Qui se souvient encore des Von Bondies ? A part ceux qui se rappellent que leur leader, Jason Stollsteimer s’est fait un jour méchamment casser la gueule par Jack White ? Pas grand monde. Dommage, c’est oublier les deux excellents premiers albums de ce groupe mixte (deux gars, deux filles) de Detroit : Lack Of Communication (2001, entre garage-rock swampy et rhythm’n’punk crasseux) ; Et Pawn Shoppe Heart (2004, plus indé, moins garage) sur lequel on trouve leur fabuleux single "C’mon, C’mon". Le genre de morceaux à rendre « Smells Like Teen Spirit » et « 7 Nation Army » jaloux.
De manière tout à fait surprenante (quoique…), les Von Bondies ratent leur rendez-vous avec le succès. Et après ? Plusieurs années de galères classiques : Les labels (d’une major on repasse sur un indé) ; Le line-up (la guitariste et la bassiste se cassent. Aussitôt remplacées par deux autres filles -visiblement, on tient à la mixité-).

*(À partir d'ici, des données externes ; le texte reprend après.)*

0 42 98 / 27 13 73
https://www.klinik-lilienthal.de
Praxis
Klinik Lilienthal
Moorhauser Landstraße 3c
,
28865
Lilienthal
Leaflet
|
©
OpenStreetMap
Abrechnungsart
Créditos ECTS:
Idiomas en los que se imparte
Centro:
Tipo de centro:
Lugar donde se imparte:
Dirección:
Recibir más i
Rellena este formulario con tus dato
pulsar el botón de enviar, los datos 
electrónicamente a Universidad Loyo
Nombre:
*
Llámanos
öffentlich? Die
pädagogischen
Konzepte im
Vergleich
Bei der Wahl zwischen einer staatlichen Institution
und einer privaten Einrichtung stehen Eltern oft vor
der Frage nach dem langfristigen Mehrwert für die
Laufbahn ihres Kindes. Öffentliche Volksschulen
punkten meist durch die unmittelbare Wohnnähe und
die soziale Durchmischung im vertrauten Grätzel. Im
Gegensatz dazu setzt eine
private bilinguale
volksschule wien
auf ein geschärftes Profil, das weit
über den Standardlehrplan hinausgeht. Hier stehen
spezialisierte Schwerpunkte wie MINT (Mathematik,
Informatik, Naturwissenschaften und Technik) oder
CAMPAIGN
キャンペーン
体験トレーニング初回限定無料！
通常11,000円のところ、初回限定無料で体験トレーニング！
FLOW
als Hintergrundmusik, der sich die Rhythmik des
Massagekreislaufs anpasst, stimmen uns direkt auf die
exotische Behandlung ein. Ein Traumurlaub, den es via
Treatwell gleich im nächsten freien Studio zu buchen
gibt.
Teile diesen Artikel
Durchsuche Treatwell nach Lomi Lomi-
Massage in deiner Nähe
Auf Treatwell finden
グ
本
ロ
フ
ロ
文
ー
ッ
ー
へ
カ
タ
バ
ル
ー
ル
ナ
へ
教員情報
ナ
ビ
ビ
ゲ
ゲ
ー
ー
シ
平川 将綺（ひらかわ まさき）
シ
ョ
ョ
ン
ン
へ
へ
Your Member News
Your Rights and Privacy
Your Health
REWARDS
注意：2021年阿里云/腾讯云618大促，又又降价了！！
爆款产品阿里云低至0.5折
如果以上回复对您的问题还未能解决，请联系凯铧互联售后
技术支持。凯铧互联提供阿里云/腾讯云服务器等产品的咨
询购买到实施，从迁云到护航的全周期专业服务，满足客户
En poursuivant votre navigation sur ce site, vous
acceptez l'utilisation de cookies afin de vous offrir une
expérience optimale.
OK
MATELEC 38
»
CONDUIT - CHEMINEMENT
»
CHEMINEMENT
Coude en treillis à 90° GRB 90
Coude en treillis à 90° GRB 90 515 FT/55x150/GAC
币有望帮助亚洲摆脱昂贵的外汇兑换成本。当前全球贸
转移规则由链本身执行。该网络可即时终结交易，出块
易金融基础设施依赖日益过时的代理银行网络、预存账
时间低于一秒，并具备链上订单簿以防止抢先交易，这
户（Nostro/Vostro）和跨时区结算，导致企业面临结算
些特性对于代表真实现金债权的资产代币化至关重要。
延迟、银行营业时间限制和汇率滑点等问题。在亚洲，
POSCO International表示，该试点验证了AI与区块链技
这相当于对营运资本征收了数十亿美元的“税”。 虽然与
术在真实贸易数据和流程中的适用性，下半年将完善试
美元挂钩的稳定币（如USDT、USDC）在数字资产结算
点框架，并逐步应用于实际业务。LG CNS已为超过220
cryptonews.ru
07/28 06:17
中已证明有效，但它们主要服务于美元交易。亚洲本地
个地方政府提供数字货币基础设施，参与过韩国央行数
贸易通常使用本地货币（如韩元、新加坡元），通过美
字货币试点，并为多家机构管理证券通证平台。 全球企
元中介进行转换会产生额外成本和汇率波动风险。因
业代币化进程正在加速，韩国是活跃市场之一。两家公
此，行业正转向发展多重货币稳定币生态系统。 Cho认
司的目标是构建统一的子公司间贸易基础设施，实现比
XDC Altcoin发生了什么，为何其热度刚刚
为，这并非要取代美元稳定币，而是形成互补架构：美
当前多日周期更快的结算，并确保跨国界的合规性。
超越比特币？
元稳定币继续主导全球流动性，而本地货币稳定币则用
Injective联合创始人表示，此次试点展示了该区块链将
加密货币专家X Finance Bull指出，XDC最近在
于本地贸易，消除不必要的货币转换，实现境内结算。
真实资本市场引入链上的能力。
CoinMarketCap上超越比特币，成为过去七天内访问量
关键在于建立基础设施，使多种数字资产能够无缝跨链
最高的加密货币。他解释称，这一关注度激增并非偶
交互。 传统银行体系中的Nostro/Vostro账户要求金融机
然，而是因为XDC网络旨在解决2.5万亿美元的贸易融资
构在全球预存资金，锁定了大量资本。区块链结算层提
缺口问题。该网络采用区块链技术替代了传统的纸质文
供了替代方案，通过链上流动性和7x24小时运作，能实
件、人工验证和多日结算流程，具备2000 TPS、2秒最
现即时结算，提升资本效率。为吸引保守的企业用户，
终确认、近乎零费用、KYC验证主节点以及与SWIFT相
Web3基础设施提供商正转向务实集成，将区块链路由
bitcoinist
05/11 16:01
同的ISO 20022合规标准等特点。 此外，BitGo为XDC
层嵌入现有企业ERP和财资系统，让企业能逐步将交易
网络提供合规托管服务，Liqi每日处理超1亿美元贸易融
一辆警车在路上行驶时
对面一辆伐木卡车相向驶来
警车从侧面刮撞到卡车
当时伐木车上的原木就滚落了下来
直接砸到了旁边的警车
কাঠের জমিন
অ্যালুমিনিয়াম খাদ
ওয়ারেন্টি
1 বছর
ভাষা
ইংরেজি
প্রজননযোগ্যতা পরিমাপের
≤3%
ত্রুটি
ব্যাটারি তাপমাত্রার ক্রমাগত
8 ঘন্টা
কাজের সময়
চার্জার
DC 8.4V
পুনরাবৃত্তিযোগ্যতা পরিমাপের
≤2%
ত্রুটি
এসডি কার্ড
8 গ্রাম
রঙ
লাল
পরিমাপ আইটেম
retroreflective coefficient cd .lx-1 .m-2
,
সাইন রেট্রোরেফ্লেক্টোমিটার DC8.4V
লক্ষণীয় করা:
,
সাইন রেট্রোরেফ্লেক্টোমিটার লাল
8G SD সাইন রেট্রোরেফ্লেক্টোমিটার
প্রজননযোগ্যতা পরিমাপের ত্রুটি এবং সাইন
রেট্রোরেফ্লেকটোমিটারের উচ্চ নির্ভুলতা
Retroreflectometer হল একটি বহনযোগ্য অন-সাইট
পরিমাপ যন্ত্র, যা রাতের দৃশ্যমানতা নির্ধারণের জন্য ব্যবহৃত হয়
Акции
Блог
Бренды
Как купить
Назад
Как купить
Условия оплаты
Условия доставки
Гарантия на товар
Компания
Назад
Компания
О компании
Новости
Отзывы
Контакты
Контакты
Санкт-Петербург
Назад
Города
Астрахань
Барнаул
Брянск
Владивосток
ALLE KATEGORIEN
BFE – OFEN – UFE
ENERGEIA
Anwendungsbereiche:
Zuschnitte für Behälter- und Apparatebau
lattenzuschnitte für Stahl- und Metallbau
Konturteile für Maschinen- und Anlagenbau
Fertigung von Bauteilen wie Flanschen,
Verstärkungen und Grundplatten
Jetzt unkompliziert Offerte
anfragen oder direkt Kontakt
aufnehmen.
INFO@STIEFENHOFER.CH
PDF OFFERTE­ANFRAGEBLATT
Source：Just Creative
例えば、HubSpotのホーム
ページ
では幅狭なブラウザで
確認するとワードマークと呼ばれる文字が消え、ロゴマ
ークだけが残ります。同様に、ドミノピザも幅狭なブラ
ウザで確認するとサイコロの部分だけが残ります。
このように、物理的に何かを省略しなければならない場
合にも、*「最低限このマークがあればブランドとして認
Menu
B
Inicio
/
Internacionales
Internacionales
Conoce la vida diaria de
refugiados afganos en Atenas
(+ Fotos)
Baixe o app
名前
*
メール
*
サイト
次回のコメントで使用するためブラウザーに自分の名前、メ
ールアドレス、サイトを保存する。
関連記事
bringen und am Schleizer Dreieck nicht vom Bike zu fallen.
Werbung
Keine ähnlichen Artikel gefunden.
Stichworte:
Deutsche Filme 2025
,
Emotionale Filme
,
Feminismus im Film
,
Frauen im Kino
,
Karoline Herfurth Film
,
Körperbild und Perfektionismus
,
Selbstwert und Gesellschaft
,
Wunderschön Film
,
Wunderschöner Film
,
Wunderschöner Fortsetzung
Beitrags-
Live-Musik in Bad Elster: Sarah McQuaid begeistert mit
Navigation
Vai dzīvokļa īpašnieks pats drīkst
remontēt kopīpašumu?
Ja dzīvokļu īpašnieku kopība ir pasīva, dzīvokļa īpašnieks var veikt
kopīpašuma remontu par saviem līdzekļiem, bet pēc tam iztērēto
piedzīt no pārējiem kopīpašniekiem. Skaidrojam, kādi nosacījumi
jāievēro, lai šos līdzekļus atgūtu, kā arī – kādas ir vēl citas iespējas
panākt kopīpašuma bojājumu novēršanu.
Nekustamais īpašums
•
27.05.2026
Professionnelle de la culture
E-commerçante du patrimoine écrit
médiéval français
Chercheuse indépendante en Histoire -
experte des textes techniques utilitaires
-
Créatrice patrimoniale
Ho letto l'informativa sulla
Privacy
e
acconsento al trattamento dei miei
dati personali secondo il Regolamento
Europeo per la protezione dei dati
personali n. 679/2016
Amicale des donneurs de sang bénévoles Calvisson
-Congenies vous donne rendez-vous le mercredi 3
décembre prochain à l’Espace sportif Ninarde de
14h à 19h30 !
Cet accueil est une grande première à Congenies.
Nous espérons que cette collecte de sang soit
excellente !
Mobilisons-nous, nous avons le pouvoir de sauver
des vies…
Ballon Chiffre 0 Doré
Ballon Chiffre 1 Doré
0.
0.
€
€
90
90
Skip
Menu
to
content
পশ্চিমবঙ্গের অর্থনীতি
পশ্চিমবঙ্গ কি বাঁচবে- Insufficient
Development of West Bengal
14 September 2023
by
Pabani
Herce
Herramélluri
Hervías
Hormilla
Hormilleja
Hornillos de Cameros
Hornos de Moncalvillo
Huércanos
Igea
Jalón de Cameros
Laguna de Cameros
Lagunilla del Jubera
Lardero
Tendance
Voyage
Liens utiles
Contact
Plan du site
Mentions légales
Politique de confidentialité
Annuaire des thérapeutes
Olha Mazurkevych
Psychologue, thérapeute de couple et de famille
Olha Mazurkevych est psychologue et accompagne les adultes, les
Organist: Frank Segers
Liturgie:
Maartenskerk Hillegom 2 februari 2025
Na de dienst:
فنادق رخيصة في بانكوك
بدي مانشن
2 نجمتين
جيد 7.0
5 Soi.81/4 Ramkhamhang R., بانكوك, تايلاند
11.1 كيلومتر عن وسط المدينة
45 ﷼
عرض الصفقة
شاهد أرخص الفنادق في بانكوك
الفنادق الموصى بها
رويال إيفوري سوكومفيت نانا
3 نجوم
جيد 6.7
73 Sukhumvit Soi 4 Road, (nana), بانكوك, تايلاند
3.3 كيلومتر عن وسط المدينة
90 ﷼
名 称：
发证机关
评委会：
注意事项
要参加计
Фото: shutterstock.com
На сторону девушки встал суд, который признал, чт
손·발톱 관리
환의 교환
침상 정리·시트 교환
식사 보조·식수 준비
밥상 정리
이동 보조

Et voilà qu’en 2009, les Von Bondies réussissent enfin à sortir ce troisième album. Love, Hate And Then There’s You, couvre évidemment les thèmes chers au groupe. Quoi, le titre de l’album n’est pas assez explicite pour vous ? Alors disons qu’ici, on parle d’amours déchirées, désir de mort typique de la nostalgie adolescente et volonté de rédemption. Autre volonté, celle d’affirmer le retour (se voulant) gagnant du groupe. Et c’est le « This Is Our Perfect Crime » d’ouverture qui s’y colle. Plus remonté que jamais, cette grande gueule de Stollsteimer n’hésite pas à présenter sa bande comme les petits rois de l’underground. Oui, mais. Jusque là, les Von Bondies faisaient tout ça sur de solides compos aux références qui ne l’étaient pas moins (entre Cramps, Gun Club et Nirvana, pour faire court). Aujourd’hui, un malheureux virage lorgnant un peu trop vers le college-rock nous empêche d’apprécier totalement la chose. Le syndrome Kings Of Leon, en quelque sorte.
Bon, ne soyons pas totalement mesquins, on trouve encore ça et là des mélodies entêtantes sur des riffs efficaces (« Shut Your Mouth »), des refrains aux chœurs féminins séduisants (« Blame Game ») et une énergie communicative (« She’s Dead To Me », « Pale Bride », « I Don’t Wanna »). Et puis il y a toujours la voix de Jason Stollsteimer. Absolument envoûtante lorsqu’il s’agit de crier les déchirements de son cœur. Cet élément à lui seul, nous ferait presque accepter les fautes de goûts qui parsèment cet album. Presque.